Das Risiko ist gerade jetzt unglaublich hoch und kann sich in vielen Formen äußern. Das liegt an der Ungewissheit, wie lange diese Nachfrage vernichtende Phase noch andauern wird. Entsprechend unserer Überzeugung, dass langfristiges Wachstum mit der Zeit größere Chancen bietet, hatten unsere Engagements in Sektoren, die besonders hart getroffen wurden – Energie, Finanzwesen, Industrie, Grundstoffe –, zu Jahresbeginn einen Anteil von weniger als 8% an unserem Portfolio. Dieses bereits geringe Engagement im Portfolio reduzierten wir noch weiter. Dieses Umfeld birgt aber weitere Risiken: Unternehmen, deren Geschäftsmodell den Absatz an Vertriebspartner und Großhändler vorsieht, könnten den Überblick und die Kontrolle über die Höhe der Lagerbestände bei diesen Kanälen verlieren. Daher haben wir einige Positionen in Sportbekleidungsherstellern verkauft, die unserer Meinung nach diesem Risiko ausgesetzt waren. 

Außerdem verringerten wir unser Engagement im Sektor Medizintechnik, der von roboterunterstützter Chirurgie bis zu Dentalimplantaten reicht. Wir waren nämlich davon überzeugt, dass nicht lebensnotwendige Eingriffe verschoben und die Budgets von Krankenhäusern und Verbrauchern auf absehbare Zeit möglicherweise unter Druck stehen würden. Nicht lebensnotwendige Eingriffe sind zwar kein von Natur aus zyklisches Geschäftsfeld. Sie können aber in den meisten Fällen verschoben werden und haben daher für die meisten Menschen derzeit verständlicherweise keine Priorität.

Die Erholung wird nicht gleichmäßig ablaufen

Während die Auswirkungen des Coronavirus-Ausbruchs die Weltwirtschaft erschüttern, ist China relativ gesehen ein Lichtblick. Schließlich bekam China die verheerenden Folgen des Virus-Ausbruchs als erstes Land überhaupt zu spüren. Auch wenn wir aus offensichtlichen Gründen in China keine V-förmige Erholung erleben werden, erkennen wir doch erste zaghafte Verbesserungen bei Unternehmen, in denen wir investiert sind oder die wir verfolgen.

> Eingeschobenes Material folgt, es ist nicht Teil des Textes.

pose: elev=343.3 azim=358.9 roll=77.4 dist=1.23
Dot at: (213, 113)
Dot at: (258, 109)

Darüber hinaus erwarten wir, dass die aggressiven fiskal- und geldpolitischen Maßnahmen weltweit die mittelfristigen Auswirkungen auf die wirtschaftliche Aktivität abmildern dürften.

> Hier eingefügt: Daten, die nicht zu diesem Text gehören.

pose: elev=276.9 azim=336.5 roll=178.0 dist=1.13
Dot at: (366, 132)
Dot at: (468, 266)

Wir sind aktive Manager, und in sehr volatilen Phasen, zum Beispiel im vergangenen Quartal, wird unsere doppelte Verantwortung deutlich – Kapital zu schützen und zu bewahren und gleichzeitig nach Möglichkeiten zu suchen, den Wert des Kapitals unserer Kunden zu steigern. Der Abschwung wurde von einem Virus verursacht, nicht von irgendwelchen strukturellen Problemen. Dennoch wird die Erholung nicht gleichmäßig verlaufen – vielmehr dürfte sie langwierig und immer wieder unterbrochen sein. Viele der Gewinner aus der Zeit bis unmittelbar vor dieser aktuellen Phase dürften eine beschleunigte Nachfrage und wachsende Märkte verzeichnen, sobald die Lockdowns aufgehoben werden. Die Aktienauswahl wird nach wie vor extrem wichtig sein. Denn einige Teile der Wirtschaft werden langsamer genesen, und manche Geschäftsmodelle werden diese harte Bewährungsprobe nicht überstehen.